Le CCI appuie et participe à toute tentative de la classe de former des lieux de luttes, de discussions servant à tous : comités de chômeurs, cercles de discussions, noyaux ouvriers... etc...

Ces comités sont le produit direct de la vie de la classe, à un moment donné de sa réflexion et de son organisation. Ils surgissent, en général, du besoin créé par la lutte de classe de se regrouper pour lutter -hors du syndicat, de la gauche et des gauchistes, de poursuivre la réflexion engendrée par la lutte.

Cela dit, il serait erroné de croire que l'intervention des révolutionnaires suffit pour faire naître la vie au sein de la classe. L'activité la fébrile et dévouée qui soit ne peut jamais remplacer l'activité de dizaines, centaines ou milliers d'ouvriers agissant et réfléchissant ensemble, créant eux-mêmes leur propres assemblées.

En même temps, que ces éléments formulaient le besoin et le désir de créer ce comité, ils critiquaient le CCI sur son peu d'intervention au sein de la classe.

Mais de quelle intervention s'agit-il ?

La création d'un comité ouvert à tous, lieu de réflexion et de lutte, est un pas positif pour la vie de la classe. Positif, dans la mesure où il matérialise une dynamique, une vie potentielle qui se fait jour au sein d'un groupe d'ouvriers ou de chômeurs. Mais nous pensons qu'il serait erroné de vouloir les créer artificiellement, en utilisant des sympathisants comme moyen d'établir le "contact" avec les ouvriers.
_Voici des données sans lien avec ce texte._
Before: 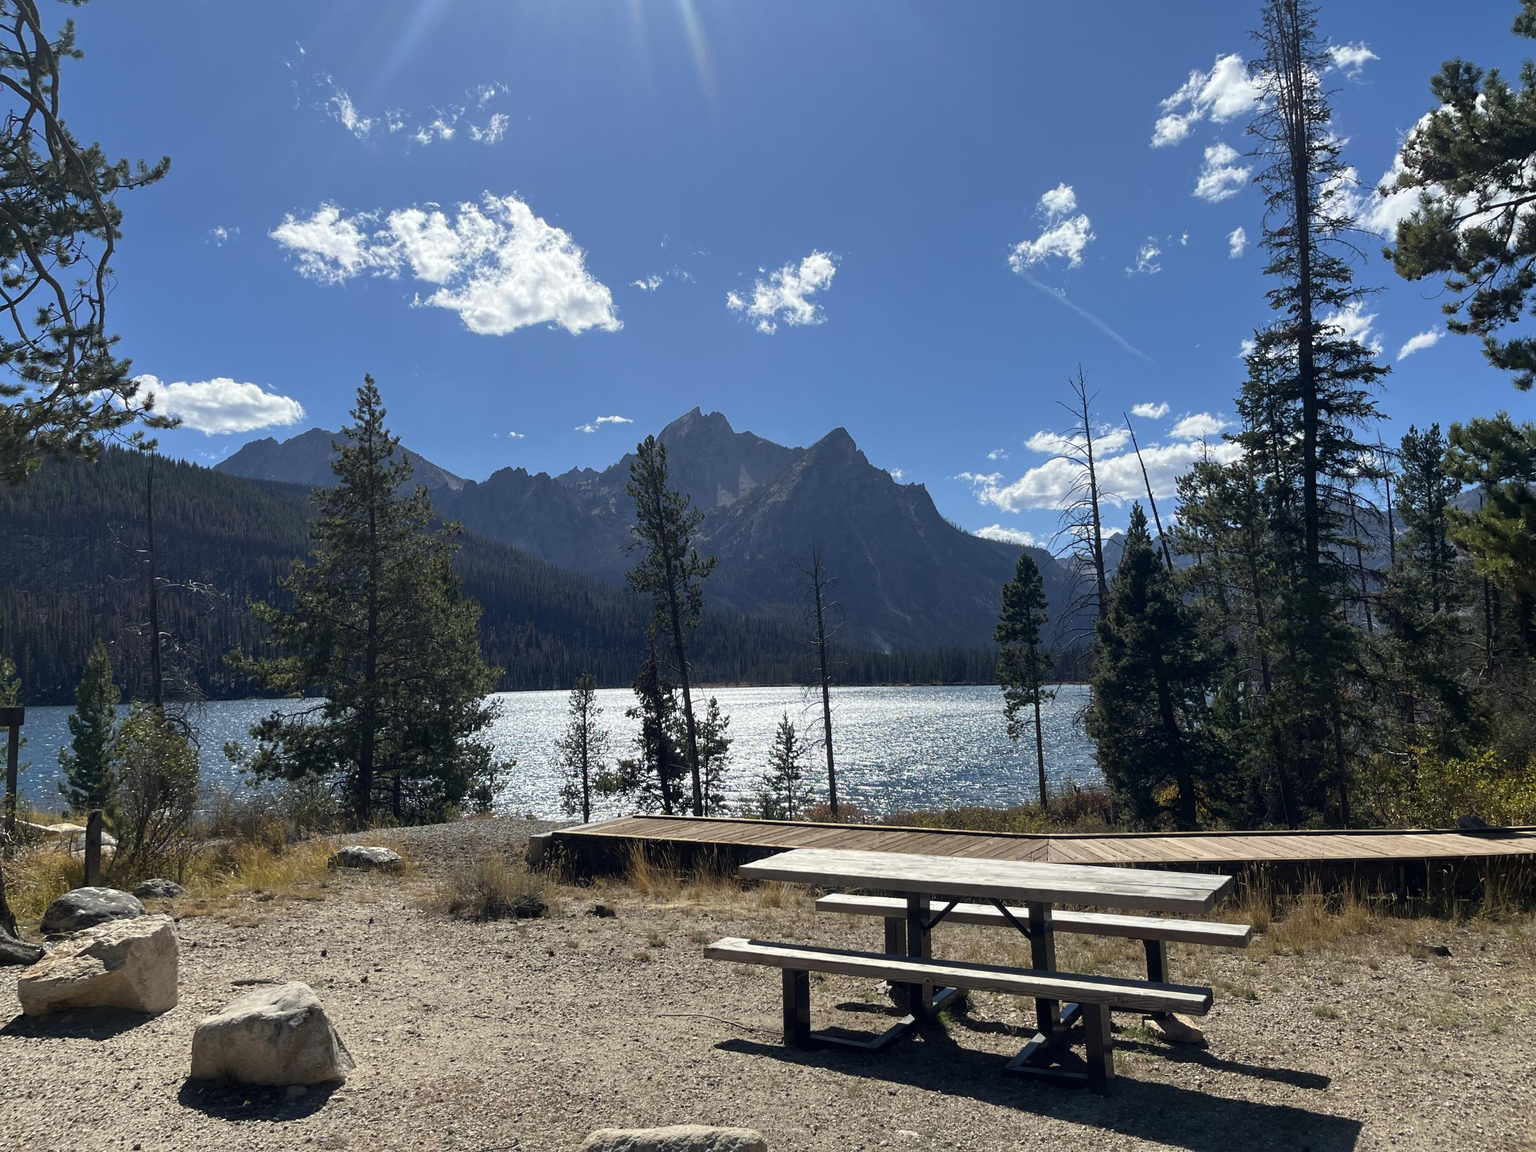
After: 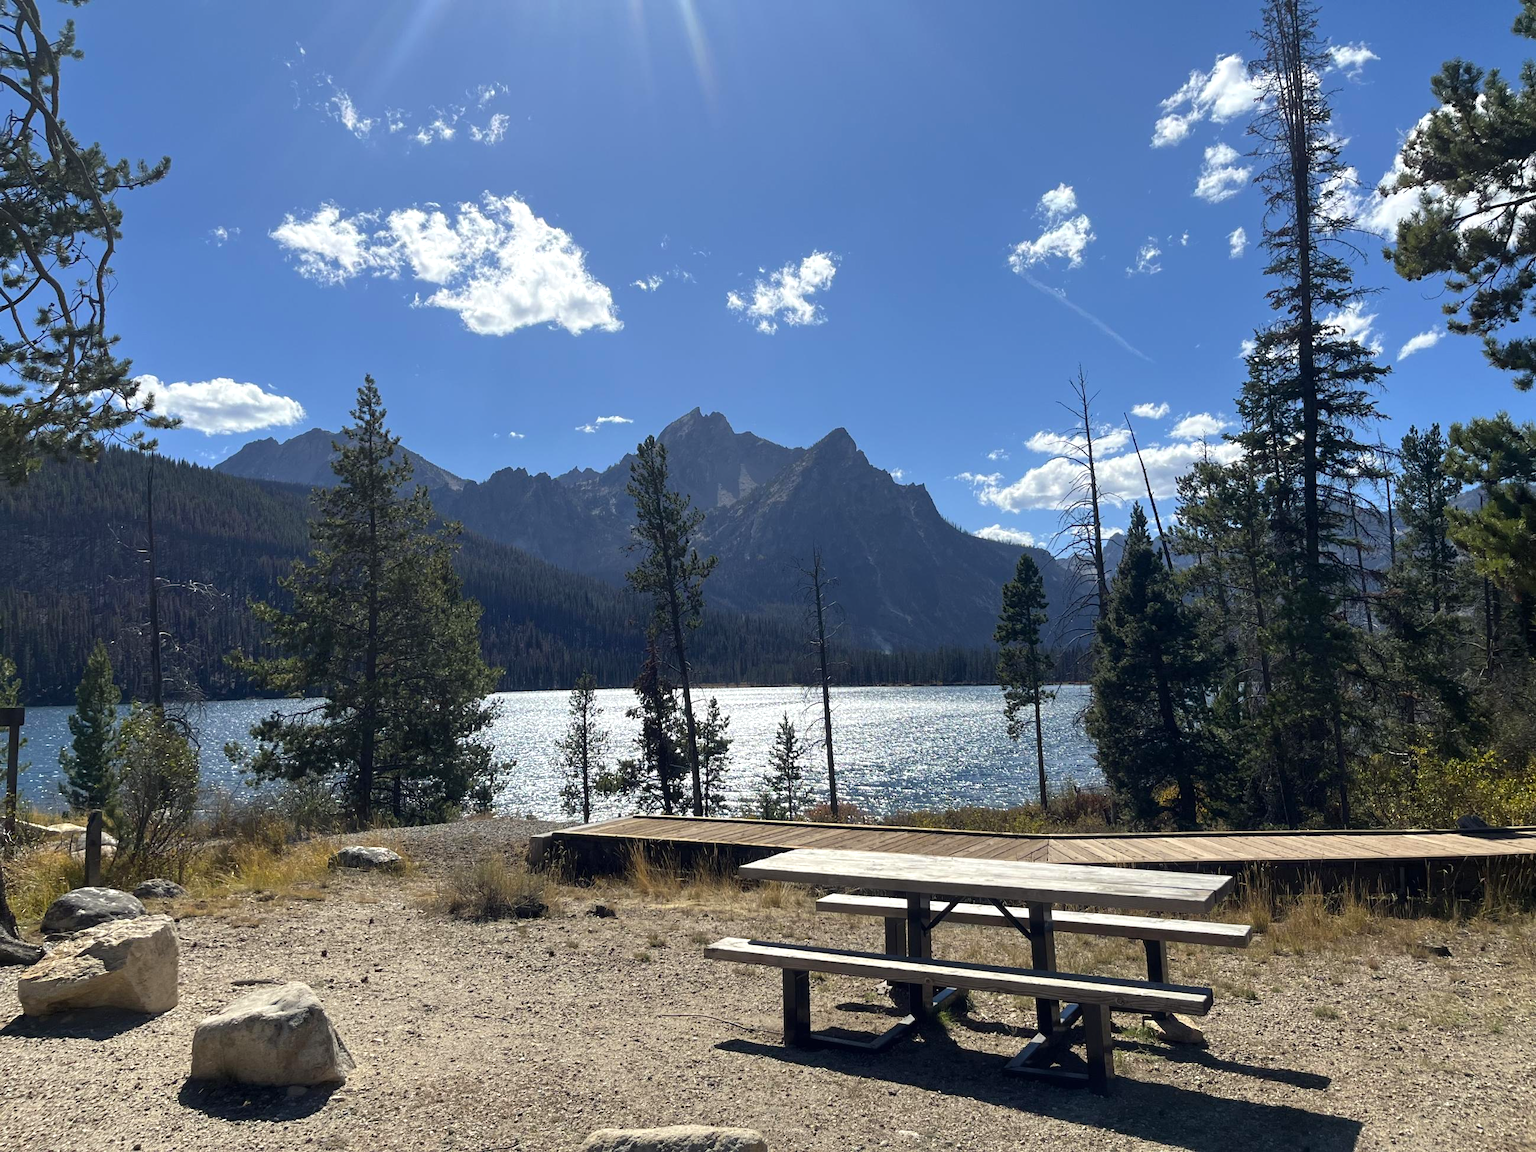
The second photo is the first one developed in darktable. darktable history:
tone equalizer: edges refinement/feathering 500, mask exposure compensation -1.57 EV, preserve details no
exposure: exposure 0.201 EV, compensate exposure bias true, compensate highlight preservation false
color balance rgb: shadows lift › chroma 2.059%, shadows lift › hue 250.09°, power › chroma 0.272%, power › hue 61.92°, perceptual saturation grading › global saturation 0.454%, global vibrance 20%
Notre tâche n'est pas de travailler à l'aide de nos contacts, de nos sympathisants à la formation de petits groupes ou cercles, "courroies de transmission" entre l'organisation politique -"celle qui a la conscience"- et l'ensemble de la classe, qu'elle soit à l'usine ou au chômage.

Notre tâche pour contribuer à la clarification de toutes les questions posées par la lutte de classe :

  • au sein du milieu révolutionnaire lui-même, à travers les polémiques, la participation active aux discussions ;
  • au sein de la lutte de classe : à travers la participation active aux grèves, comités divers, cercles de discussions,

est de développer une organisation politique à l'image de sa classe internationale. La création de liens solides et organisés à l'échelle mondiale est la base indispensable pour développer une intervention révolutionnaire internationale et non éphémère. La diffusion des idées révolutionnaires dans tous les pays du monde, tâche fondamentale d'une organisation politique, ne peut être réalisée sans une presse régulière, diffusée dans toutes les langues, reposant sur l'existence d'un pôle solide et uni à l'échelle internationale[1].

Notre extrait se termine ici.